The ‘many faces’ of Linwood

MEMORIES: Alasdair Wright has lived in Linwood for seven years and is one of 12 photographers who has put together the Many Faces of The Many Faces of Inner City East / Linwood exhibition to show Linwood's diverse landscape and people.

Alasdair Wright is combining his 55-year love affair cameras and photography with his love for the area he lives in.

The Linwood resident is one of 12 photographers who will have their work displayed at an exhibition focusing on the Linwood community, its diverse people and notable places.

The Many Faces of the Inner City East/Linwood exhibition will run from February 4 until February 23 at Linwood Community Arts Centre and Eastside Gallery.

Mr Wright said he had been living in Linwood for seven years and had seen it go through huge changes since the earthquakes.

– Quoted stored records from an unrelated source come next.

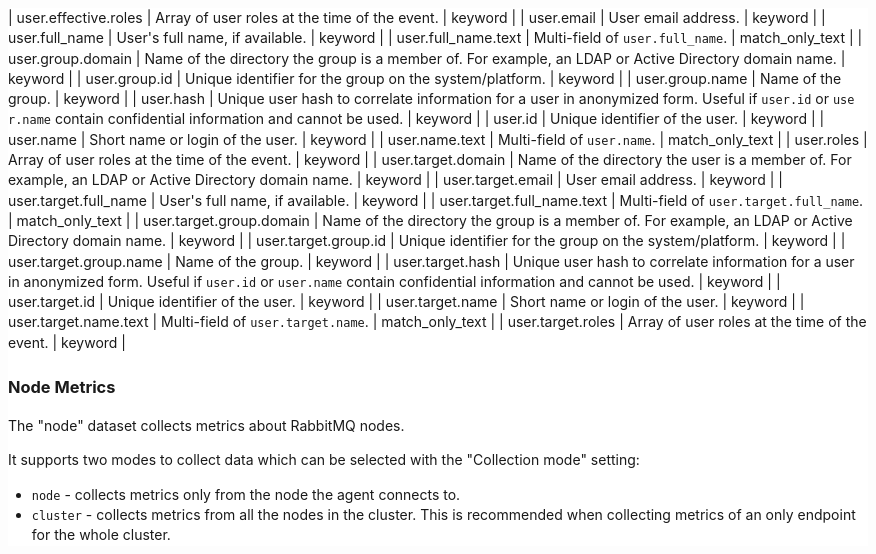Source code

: | user.effective.roles | Array of user roles at the time of the event. | keyword |
| user.email | User email address. | keyword |
| user.full_name | User's full name, if available. | keyword |
| user.full_name.text | Multi-field of `user.full_name`. | match_only_text |
| user.group.domain | Name of the directory the group is a member of. For example, an LDAP or Active Directory domain name. | keyword |
| user.group.id | Unique identifier for the group on the system/platform. | keyword |
| user.group.name | Name of the group. | keyword |
| user.hash | Unique user hash to correlate information for a user in anonymized form. Useful if `user.id` or `user.name` contain confidential information and cannot be used. | keyword |
| user.id | Unique identifier of the user. | keyword |
| user.name | Short name or login of the user. | keyword |
| user.name.text | Multi-field of `user.name`. | match_only_text |
| user.roles | Array of user roles at the time of the event. | keyword |
| user.target.domain | Name of the directory the user is a member of. For example, an LDAP or Active Directory domain name. | keyword |
| user.target.email | User email address. | keyword |
| user.target.full_name | User's full name, if available. | keyword |
| user.target.full_name.text | Multi-field of `user.target.full_name`. | match_only_text |
| user.target.group.domain | Name of the directory the group is a member of. For example, an LDAP or Active Directory domain name. | keyword |
| user.target.group.id | Unique identifier for the group on the system/platform. | keyword |
| user.target.group.name | Name of the group. | keyword |
| user.target.hash | Unique user hash to correlate information for a user in anonymized form. Useful if `user.id` or `user.name` contain confidential information and cannot be used. | keyword |
| user.target.id | Unique identifier of the user. | keyword |
| user.target.name | Short name or login of the user. | keyword |
| user.target.name.text | Multi-field of `user.target.name`. | match_only_text |
| user.target.roles | Array of user roles at the time of the event. | keyword |


### Node Metrics

The "node" dataset collects metrics about RabbitMQ nodes.

It supports two modes to collect data which can be selected with the "Collection mode" setting:

* `node` - collects metrics only from the node the agent connects to.
* `cluster` - collects metrics from all the nodes in the cluster. This is recommended when collecting metrics of an only endpoint for the whole cluster.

He said the aim of the photographs he took for the exhibition had been to document what Linwood was like before these changes occurred and the past was forgotten.

“It’s important to record things because when you think, I’ll take that photo now and don’t have a camera and go back a few days or years later, the case may be that they’re gone.”

“What you see as commonplace one day will not be commonplace the next.”

Mr Wright said Linwood’s population had also changed alongside its landscape.

He said showcasing this within the photographs taken by himself and other photographers in the exhibition was key.

“It’s important to see the changing face of Linwood because we’ve got a wide gamut of society around here.”

“You can travel the world without even having to leave home.”

Linwood Community Arts Centre and Eastside Gallery exhibition coordinator Shirley Scarlett said the display was about Linwood residents like Mr Wright “defining the neighbourhood on their own terms.”

Ms Scarlett said the exhibition was also about breaking down the stereotypes that could sometimes have a negative effect on how others viewed Linwood.

“The exhibition focuses on celebrating and delving deeper into a community that doesn’t always get the best coverage.”

It was about “capturing the good and the beautiful alongside the challenges and concerns” the community faced, said Scarlett.